What course should a principled republic take toward a figure like Pam Bondi, provided that, for reasons unknown, horse-whipping remains off the table?
Bondi, lately the attorney general of these United States, is a prime example of the sort of people who flourish in Donald Trump’s circle: morally speaking, she is a criminal, yet there is no suitable statute to prosecute her.

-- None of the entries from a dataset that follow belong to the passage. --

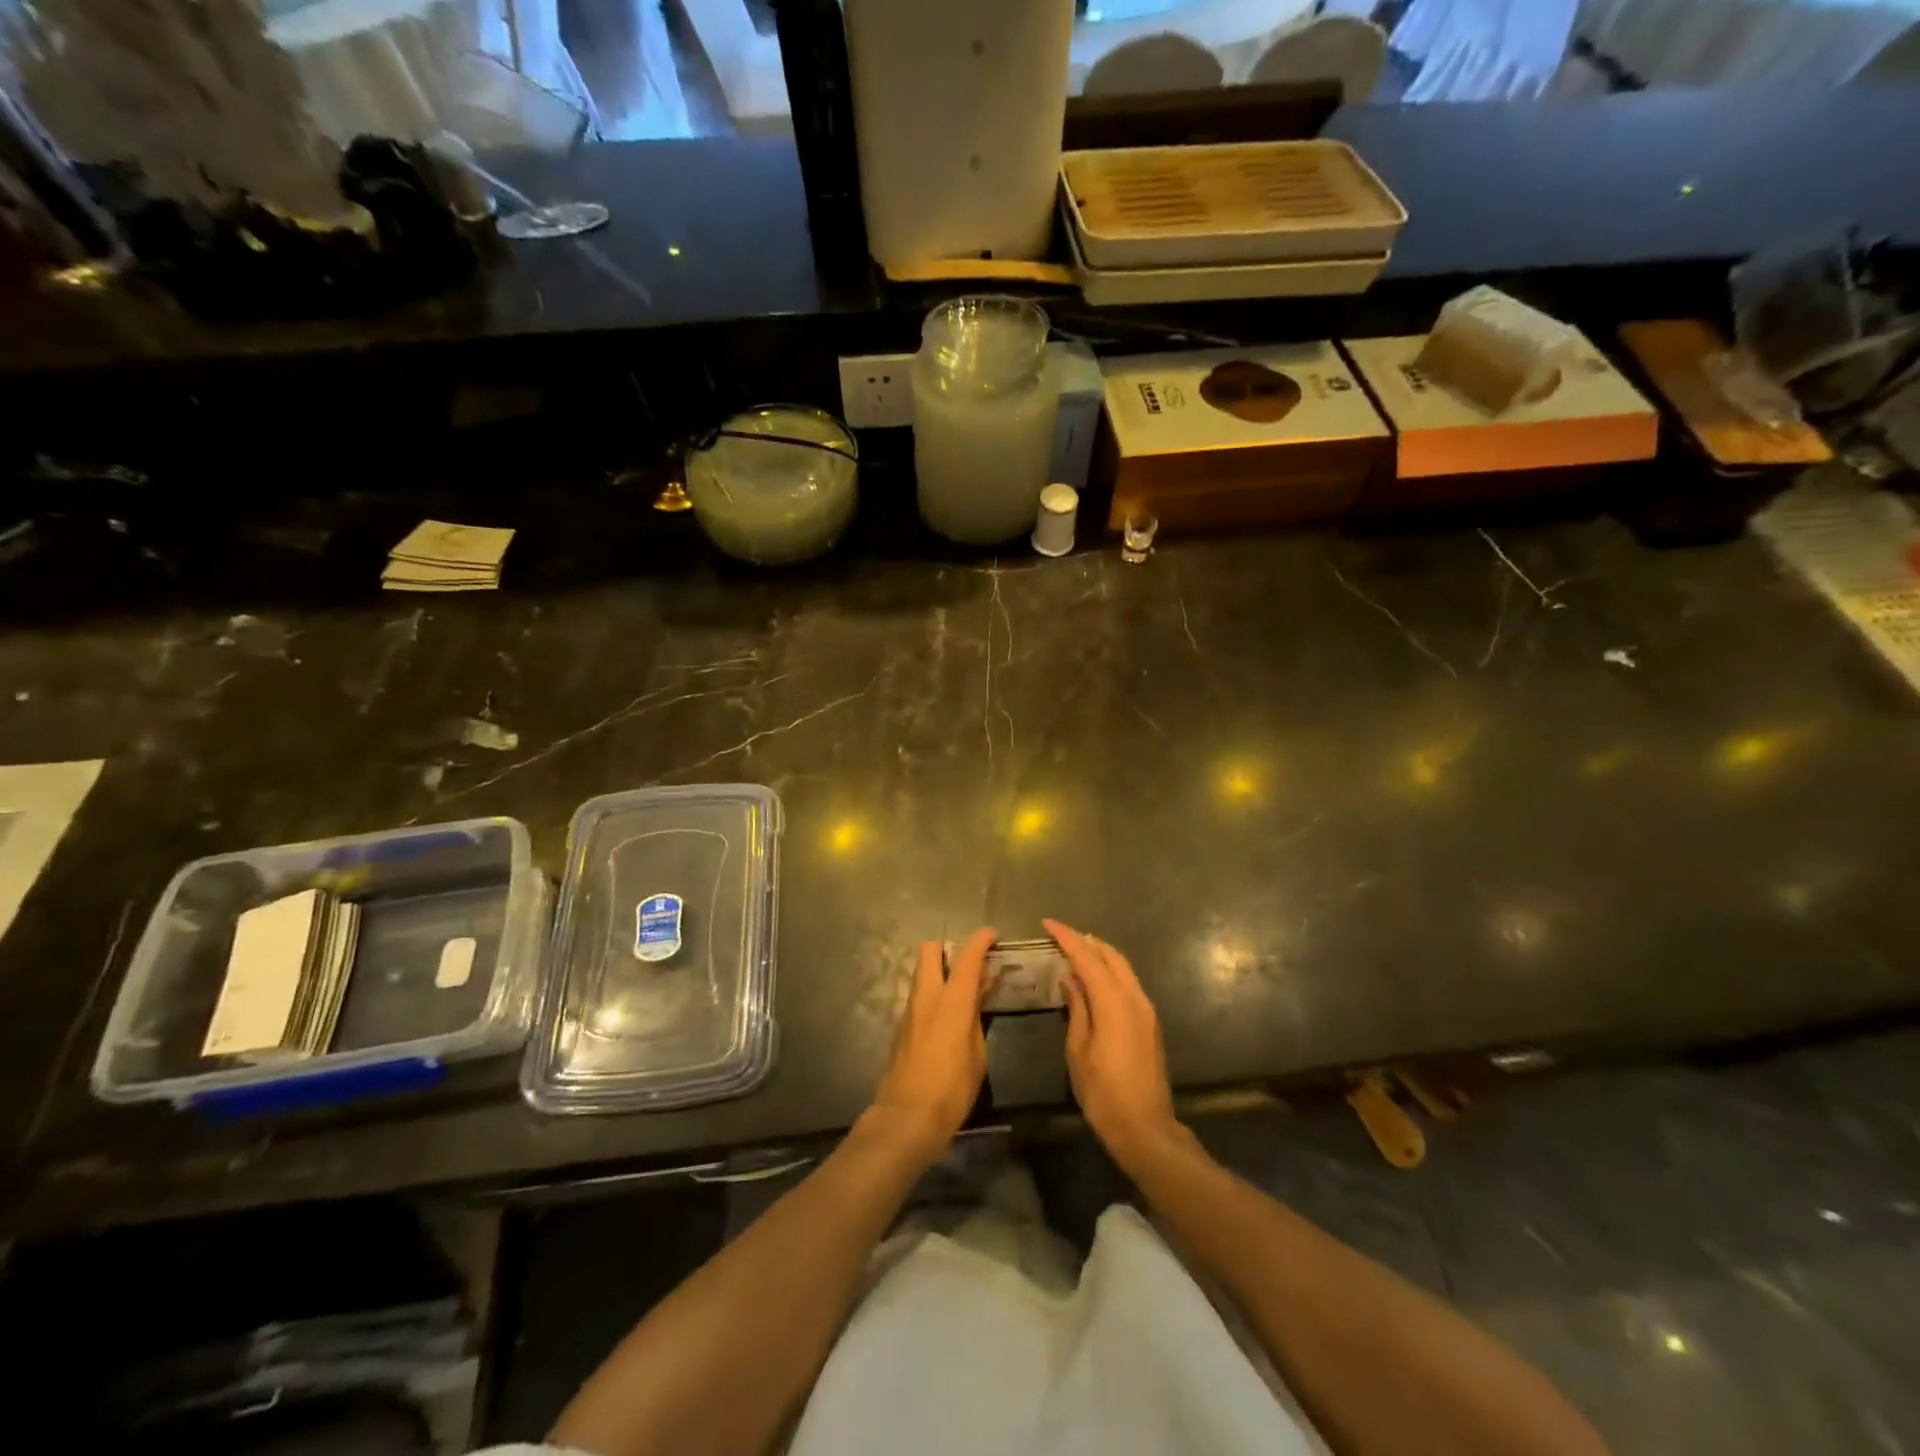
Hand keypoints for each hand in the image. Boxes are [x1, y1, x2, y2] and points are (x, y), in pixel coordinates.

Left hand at [868, 928, 996, 1169]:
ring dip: (940, 972)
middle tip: (970, 965)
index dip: (981, 940)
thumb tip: (979, 992)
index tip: (993, 934)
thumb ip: (977, 1016)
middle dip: (949, 949)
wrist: (906, 1118)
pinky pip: (919, 996)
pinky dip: (934, 994)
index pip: (966, 956)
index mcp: (951, 1001)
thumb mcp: (977, 1054)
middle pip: (930, 950)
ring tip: (963, 992)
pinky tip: (948, 1016)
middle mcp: (927, 997)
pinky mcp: (901, 1027)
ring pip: (922, 973)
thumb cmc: (951, 1089)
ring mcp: (910, 1010)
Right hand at [1046, 919, 1182, 1174]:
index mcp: (1114, 1002)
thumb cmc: (1103, 1092)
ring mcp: (1146, 1009)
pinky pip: (1128, 983)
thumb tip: (1070, 979)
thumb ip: (1077, 1008)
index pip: (1088, 957)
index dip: (1067, 937)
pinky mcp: (1150, 1022)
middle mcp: (1134, 997)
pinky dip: (1110, 972)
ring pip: (1123, 967)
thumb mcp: (1078, 1050)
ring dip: (1100, 955)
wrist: (1145, 1127)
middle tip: (1060, 936)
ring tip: (1074, 952)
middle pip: (1110, 955)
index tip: (1048, 923)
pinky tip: (1093, 980)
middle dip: (1085, 941)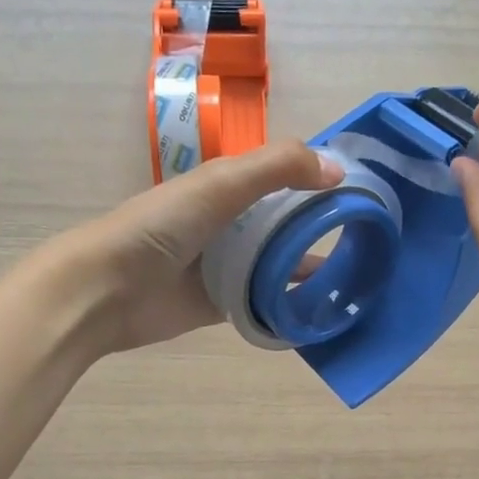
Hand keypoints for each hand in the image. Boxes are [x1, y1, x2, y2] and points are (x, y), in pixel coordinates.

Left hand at [58, 142, 340, 353]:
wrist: (109, 289)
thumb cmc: (163, 226)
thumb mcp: (222, 183)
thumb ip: (278, 168)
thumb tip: (338, 170)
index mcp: (228, 186)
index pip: (284, 176)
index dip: (319, 180)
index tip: (364, 194)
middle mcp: (230, 223)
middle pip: (285, 222)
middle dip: (321, 229)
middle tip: (370, 243)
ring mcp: (226, 266)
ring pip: (278, 264)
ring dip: (310, 268)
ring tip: (354, 279)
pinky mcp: (222, 305)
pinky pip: (264, 301)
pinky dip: (288, 303)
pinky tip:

Bondi’s 14-month tenure at the Department of Justice was, as a matter of her official duties, a crime spree. Her legacy is that she used the DOJ to unleash a sequence of pretextual criminal investigations and prosecutions aimed at the president’s political enemies, even when there wasn’t the slightest indication of a legitimate legal case against them. Those targeted by Bondi’s DOJ as a matter of political vendetta include: Gov. Tim Walz, Attorney General Keith Ellison, and Hennepin County Attorney Mary Moriarty, all of Minnesota; Minneapolis Mayor Jacob Frey; St. Paul Mayor Kaohly Her; Federal Reserve Chairman Jerome Powell; Federal Reserve Governor Lisa Cook; Sen. Elissa Slotkin of Michigan; Rep. Jason Crow of Colorado; Rep. Maggie Goodlander of New Hampshire; Reps. Chrissy Houlahan and Chris Deluzio of Pennsylvania; Sen. Mark Kelly of Arizona; Sen. Adam Schiff of California; former FBI Director James Comey; former CIA Director John Brennan; Attorney General Letitia James of New York. (The prosecution of former National Security Adviser John Bolton, no less political and pretextual where Bondi was concerned, is more complicated in that it is not solely the work of the Trump administration.)
That is quite a list—aside from assembling a handful of counterfeit “Epstein files” binders, Bondi appears to have accomplished little during her term other than abusing the extraordinary powers of the DOJ to harass and exact retribution from the president’s political foes.
Although it is a vexing situation, it may be for the best that there is no statute under which Pam Bondi’s prosecution would be convenient—if Bondi’s career as attorney general teaches anything at all, it is that in our currently debased political climate the DOJ cannot be trusted with a law that is flexible enough to treat such abuses of power as criminal. A measure designed to curb such abuses would, ironically, almost surely enable new ones. Bondi is licensed in Florida, where she served as attorney general, and Florida law contemplates disbarment for “cumulative misconduct” and allows permanent disbarment in cases “where an attorney’s conduct indicates he or she engages in a persistent course of unrepentant and egregious misconduct and is beyond redemption.”
Having recently celebrated the Resurrection, I do not believe that a human being is “beyond redemption” as a spiritual matter. But as to whether a lawyer or a government officer is beyond redemption: If Pam Bondi has not engaged in a “persistent course of unrepentant and egregious misconduct,” then who has?